I Assumed Users Would Search for Movie Titles. I Was Wrong.
I was checking analytics on FilmFlux one afternoon and saw something I didn't expect. Most search queries returned zero results.
Not slow searches. Not vague searches. Zero results. People were typing things into the search bar and getting an empty page back, then leaving. The bar I'd designed to be helpful was the bar pushing them out the door.
What they were typing
Curious, I started reading the queries. None of them looked like what I'd built for. I'd built a movie title search. Users were searching:
- "Mercy Johnson movies"
- "2024 romantic comedy"
- "movie about a heist gone wrong"
- "films like John Wick"
These weren't titles. They were intent. The database was structured for exact title matches; users were thinking in vibes, decades, actors, themes. SQL pattern matching returned nothing because the words they typed weren't anywhere in the title field. The content existed (every single one of those queries had matching films in the database) but the search couldn't find them.
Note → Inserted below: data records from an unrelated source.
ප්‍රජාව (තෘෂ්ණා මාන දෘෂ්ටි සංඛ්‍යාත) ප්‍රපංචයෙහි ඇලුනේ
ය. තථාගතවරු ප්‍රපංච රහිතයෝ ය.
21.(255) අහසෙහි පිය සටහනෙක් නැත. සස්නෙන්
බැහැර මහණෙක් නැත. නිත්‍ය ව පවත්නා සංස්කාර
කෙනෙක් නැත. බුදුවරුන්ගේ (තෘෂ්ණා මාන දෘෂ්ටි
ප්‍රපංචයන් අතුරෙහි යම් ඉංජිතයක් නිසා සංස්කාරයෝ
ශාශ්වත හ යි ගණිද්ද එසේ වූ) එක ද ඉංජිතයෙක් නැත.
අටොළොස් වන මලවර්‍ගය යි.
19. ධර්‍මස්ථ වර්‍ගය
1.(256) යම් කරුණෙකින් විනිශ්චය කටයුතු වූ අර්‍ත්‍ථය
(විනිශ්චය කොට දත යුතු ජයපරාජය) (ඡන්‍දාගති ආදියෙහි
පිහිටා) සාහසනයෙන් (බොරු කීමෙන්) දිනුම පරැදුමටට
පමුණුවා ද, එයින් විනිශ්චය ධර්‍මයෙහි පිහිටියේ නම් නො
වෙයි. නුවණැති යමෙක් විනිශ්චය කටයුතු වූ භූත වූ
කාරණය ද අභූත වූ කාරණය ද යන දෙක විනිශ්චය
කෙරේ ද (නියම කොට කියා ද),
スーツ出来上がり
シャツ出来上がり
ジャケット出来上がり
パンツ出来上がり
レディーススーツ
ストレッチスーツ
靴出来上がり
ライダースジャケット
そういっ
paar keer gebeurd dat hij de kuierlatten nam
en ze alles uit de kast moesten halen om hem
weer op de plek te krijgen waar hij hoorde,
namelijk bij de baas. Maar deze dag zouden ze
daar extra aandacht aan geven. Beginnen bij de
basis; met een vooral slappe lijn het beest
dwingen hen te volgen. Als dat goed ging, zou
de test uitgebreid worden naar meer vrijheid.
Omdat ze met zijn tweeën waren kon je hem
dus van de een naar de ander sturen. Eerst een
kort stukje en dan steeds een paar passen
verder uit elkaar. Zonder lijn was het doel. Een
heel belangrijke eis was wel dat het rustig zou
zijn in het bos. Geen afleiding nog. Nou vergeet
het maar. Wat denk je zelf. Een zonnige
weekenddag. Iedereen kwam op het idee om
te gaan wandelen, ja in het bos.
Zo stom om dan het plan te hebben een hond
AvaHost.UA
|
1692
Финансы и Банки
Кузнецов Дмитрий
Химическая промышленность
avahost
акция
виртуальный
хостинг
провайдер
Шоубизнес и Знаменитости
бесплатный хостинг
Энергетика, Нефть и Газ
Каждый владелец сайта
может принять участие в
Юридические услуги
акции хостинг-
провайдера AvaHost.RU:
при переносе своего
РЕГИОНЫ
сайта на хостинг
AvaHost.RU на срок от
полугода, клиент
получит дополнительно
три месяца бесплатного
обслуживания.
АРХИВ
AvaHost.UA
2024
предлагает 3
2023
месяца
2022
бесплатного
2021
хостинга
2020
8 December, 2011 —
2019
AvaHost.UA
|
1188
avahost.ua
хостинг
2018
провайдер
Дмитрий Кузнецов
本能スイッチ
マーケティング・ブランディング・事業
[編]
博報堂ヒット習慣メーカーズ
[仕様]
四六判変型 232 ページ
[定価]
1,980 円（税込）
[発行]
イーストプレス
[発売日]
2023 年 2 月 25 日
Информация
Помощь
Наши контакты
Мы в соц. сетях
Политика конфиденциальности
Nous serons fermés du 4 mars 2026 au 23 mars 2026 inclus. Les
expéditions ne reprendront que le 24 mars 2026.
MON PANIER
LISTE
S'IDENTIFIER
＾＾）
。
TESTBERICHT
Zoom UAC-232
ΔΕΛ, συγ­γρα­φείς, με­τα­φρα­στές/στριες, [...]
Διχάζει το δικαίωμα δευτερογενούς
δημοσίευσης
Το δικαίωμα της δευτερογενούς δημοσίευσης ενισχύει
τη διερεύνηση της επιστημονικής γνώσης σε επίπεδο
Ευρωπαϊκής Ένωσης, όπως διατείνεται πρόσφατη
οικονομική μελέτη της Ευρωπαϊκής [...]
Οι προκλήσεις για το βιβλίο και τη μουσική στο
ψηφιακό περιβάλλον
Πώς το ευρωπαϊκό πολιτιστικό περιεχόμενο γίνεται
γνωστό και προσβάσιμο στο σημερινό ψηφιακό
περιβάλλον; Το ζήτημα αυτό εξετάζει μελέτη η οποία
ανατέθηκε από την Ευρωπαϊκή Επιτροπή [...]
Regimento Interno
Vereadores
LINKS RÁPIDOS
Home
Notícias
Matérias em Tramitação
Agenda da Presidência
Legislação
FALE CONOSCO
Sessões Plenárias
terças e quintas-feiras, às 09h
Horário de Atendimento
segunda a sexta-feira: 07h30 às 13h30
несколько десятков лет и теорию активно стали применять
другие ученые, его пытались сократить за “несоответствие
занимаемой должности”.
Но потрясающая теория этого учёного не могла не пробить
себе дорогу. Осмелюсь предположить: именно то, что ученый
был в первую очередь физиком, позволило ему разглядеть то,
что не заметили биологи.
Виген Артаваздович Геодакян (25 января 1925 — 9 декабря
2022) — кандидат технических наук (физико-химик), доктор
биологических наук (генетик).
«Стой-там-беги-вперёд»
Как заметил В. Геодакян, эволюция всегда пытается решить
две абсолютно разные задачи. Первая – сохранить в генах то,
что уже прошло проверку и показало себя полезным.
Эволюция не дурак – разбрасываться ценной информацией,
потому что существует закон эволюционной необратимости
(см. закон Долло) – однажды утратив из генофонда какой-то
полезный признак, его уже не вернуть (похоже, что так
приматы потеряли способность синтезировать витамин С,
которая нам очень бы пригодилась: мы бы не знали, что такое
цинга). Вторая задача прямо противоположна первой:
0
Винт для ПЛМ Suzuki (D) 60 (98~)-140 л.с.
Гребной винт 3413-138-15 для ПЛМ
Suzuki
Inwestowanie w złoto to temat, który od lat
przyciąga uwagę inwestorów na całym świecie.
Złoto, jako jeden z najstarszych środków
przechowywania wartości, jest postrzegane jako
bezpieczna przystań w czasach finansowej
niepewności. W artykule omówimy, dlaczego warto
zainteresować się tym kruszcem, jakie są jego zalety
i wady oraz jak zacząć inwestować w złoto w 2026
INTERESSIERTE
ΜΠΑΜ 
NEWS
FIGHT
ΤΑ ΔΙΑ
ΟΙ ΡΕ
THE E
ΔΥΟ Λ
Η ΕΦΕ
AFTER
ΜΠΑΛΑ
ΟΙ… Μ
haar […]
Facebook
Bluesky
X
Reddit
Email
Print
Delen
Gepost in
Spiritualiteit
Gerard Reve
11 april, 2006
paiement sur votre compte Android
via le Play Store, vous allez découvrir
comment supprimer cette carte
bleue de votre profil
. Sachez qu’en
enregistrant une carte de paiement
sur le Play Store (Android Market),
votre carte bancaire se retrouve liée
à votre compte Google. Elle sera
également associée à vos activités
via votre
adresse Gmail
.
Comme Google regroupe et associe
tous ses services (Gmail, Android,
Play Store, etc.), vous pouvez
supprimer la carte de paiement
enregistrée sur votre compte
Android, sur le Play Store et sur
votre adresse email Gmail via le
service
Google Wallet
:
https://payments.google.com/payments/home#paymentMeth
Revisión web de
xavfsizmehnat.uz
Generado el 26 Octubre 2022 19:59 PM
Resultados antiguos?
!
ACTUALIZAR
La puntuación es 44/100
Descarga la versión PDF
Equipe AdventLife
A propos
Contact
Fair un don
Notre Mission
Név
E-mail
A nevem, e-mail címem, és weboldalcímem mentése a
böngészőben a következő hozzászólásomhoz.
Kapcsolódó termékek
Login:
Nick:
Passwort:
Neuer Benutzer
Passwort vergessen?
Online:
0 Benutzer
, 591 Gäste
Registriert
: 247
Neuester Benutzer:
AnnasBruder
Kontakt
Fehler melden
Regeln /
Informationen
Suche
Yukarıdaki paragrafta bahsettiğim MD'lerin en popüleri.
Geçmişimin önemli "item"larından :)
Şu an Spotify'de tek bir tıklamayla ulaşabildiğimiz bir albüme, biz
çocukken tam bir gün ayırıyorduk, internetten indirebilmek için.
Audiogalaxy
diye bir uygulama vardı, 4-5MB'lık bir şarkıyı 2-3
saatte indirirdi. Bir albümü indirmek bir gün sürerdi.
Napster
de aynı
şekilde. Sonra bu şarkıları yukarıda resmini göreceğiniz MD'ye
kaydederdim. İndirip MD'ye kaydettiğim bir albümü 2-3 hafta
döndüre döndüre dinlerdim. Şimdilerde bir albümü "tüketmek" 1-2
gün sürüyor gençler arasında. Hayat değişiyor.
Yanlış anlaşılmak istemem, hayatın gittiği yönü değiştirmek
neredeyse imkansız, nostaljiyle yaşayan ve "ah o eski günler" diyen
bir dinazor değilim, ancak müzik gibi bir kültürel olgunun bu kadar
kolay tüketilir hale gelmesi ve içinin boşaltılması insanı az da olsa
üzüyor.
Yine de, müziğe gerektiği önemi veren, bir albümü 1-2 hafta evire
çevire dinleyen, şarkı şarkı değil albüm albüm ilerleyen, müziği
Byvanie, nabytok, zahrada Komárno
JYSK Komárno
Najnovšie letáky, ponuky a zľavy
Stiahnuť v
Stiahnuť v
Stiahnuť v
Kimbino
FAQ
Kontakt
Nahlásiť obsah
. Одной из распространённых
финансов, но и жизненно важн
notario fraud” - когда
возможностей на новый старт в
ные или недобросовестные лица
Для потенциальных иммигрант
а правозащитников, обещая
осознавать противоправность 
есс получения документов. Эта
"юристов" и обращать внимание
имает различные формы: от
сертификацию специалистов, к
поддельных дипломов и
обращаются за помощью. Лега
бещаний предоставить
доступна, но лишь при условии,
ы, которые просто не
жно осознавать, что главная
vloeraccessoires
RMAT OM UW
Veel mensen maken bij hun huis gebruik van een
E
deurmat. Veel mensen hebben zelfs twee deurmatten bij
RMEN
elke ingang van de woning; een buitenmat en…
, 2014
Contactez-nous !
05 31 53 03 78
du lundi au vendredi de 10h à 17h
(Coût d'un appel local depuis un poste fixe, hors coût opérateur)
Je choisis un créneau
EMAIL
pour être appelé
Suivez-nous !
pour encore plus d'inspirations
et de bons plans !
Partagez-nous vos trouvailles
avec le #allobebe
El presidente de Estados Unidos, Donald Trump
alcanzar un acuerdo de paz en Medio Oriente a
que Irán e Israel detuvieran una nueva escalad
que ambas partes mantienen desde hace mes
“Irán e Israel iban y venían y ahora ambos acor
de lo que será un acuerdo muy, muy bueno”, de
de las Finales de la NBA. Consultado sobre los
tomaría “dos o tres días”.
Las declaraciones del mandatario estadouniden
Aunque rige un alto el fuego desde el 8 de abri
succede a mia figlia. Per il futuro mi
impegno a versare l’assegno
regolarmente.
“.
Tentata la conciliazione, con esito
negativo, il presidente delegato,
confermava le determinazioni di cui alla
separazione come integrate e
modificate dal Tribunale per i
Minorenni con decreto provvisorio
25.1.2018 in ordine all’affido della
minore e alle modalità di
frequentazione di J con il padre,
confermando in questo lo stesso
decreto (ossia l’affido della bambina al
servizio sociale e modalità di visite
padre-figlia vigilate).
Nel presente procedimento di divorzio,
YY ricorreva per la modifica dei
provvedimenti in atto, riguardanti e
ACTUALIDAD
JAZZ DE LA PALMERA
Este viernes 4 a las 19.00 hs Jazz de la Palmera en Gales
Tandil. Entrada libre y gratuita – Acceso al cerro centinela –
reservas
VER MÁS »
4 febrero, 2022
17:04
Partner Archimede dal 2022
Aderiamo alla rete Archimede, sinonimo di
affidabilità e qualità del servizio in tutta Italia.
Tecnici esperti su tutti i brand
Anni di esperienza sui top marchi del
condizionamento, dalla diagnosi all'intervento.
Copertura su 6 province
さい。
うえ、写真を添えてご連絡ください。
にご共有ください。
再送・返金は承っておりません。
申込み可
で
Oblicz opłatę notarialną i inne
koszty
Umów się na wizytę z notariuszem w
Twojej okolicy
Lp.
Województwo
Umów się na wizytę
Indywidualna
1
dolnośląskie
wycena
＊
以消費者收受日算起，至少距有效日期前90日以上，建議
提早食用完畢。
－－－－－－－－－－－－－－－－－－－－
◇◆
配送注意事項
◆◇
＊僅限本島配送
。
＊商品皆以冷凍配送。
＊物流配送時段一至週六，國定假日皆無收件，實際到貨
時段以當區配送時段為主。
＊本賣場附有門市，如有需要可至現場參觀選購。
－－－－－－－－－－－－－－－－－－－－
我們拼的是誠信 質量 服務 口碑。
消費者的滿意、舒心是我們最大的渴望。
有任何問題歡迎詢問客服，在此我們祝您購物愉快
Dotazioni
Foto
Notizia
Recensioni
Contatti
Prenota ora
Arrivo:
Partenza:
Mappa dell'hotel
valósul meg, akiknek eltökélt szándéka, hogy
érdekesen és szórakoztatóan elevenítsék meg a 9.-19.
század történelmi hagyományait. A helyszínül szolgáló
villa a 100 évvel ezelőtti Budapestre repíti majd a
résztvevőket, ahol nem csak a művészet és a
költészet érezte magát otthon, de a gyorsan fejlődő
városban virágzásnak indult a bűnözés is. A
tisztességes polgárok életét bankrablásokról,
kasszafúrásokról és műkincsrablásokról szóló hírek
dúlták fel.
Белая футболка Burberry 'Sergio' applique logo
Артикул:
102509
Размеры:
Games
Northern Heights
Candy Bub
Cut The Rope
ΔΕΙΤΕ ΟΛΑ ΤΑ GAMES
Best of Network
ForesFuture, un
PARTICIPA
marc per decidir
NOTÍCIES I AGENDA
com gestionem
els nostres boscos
The gap between how I stored data and how users searched for it is where the product was failing.
The fix
I architected a hybrid search system using Supabase Edge Functions. Pure semantic search fails on specific keywords. You can't embed the year 2024. Pure keyword search fails on context. I needed both, and a way to combine them so each query got the right tool.
Four layers
Semantic understanding
OpenAI embeddings to match vibe and plot. A query like "movie about a heist gone wrong" finds the right films even without title keywords.
Intent detection
Logic to parse natural language filters. Years, genres, actors, and combinations like "2024 romantic comedy" get decomposed into structured filters before search.
Fuzzy matching
pg_trgm to handle typos. "Merci Johson" still finds Mercy Johnson. Users don’t get punished for misspelling.
Recency weighting
Custom ranking to surface new hits, not obscure back-catalog titles. Recent, popular content ranks higher when relevance scores are close.
One query, four layers
Here's what “Mercy Johnson movies” looks like as it moves through the system:
- 1Intent detection parses the query, recognises "Mercy Johnson" as a person, and filters for films where she’s listed in the cast.
- 2Semantic search ranks the filtered set by how well her work matches the implied "movies" (feature films, not interviews or trailers).
- 3Fuzzy matching catches typos — "Merci Johson" still finds her.
- 4Recency weighting bubbles her newer films above her back catalogue.
The same query that returned zero results in v1 now returns the right films, in the right order. No exact-title typing required.
The result
A search bar that handles typos, understands context, and respects popularity. Users don't need to know the exact title. They search the way they think, and the system meets them there. Searches that used to return nothing started returning the right films, and the zero-result rate dropped sharply in the week after launch.
Takeaway
Don't force users to speak the database's language. Build the infrastructure to understand theirs.
The wider lesson I took from this: every product has a moment where the user's mental model and the system's data model collide, and the user always loses. The fix isn't to retrain the user. It's to build the translation layer.
What I do now
I build every search interface I touch the same way now: assume users are typing intent, not keys, and design backwards from there. The query log is the spec.